Summerwalk, a development off Greenville Loop Road, includes more than 100 townhomes and 19 single-family residences completed in 2019, but the developer's original plans involved more homes and commercial space.
At 6120 Oleander Drive on six acres of the original 26-acre development site, those additions could be coming soon. An attorney has applied for a rezoning of the 6 acres, near the corner of Oleander Drive and Greenville Loop Road, from community business conditional district, CB (CD), to regional business conditional district, RB (CD), to allow for a commercial district mixed-use project. Summerwalk Phase 2 would have 196 residential units and 40,000 square feet for potential restaurants, medical offices or other commercial tenants.
The project would hold 142 one-bedroom units and 54 two-bedroom dwellings among two buildings, with each building containing a ground-level parking garage.
Sam Franck, an attorney with Ward and Smith who applied for the rezoning, is working with the current land owners, Summerwalk Commercial and Summerwalk Development. The first phase of Summerwalk was developed by Howard Penton, who is also the managing member of Summerwalk Commercial and Summerwalk Development.
Of Summerwalk’s next phase, Franck said in an email Thursday, “Market conditions and the needs of our community have changed significantly over the eight years since the original approval for this development. The evolution in our recent application reflects a response to those needs.”
Franck called the site “an exceptional location, served by public infrastructure and transportation, and approximately located to several commercial centers in our city.”
Twenty of the multifamily housing units would be dedicated to workforce housing for at least 15 years, according to the application. The proposed commercial building would be limited to (but not certain to include) the following uses: business services; banking services; standard restaurants; fast-food and carry-out restaurants that would be limited to coffee or ice cream shops; a microbrewery; retail sales establishments, including specialty grocers and pharmacies; medical offices; professional offices; and personal services.

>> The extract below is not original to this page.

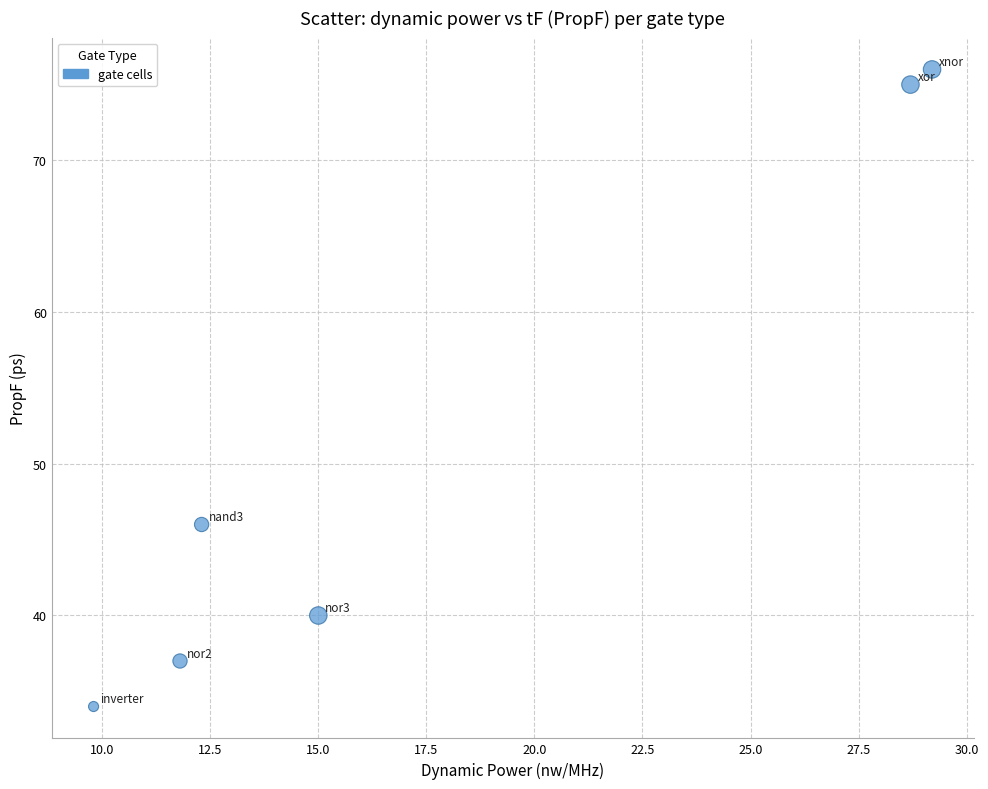

What is the average Y value?

51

In explaining the push for rezoning, Franck also pointed out the need to accommodate the area’s growing population.
“Demand for a diversity of housing options is high, and this seems to be the right time to move forward with delivery of these proposed mixed uses,” he said.
He said he expects the rezoning request to come before the Wilmington Planning Commission in May and before the Wilmington City Council in June.
“Based on a reasonable design and construction schedule,” Franck said, “we expect to see new businesses and homes on this site complete in late 2025.”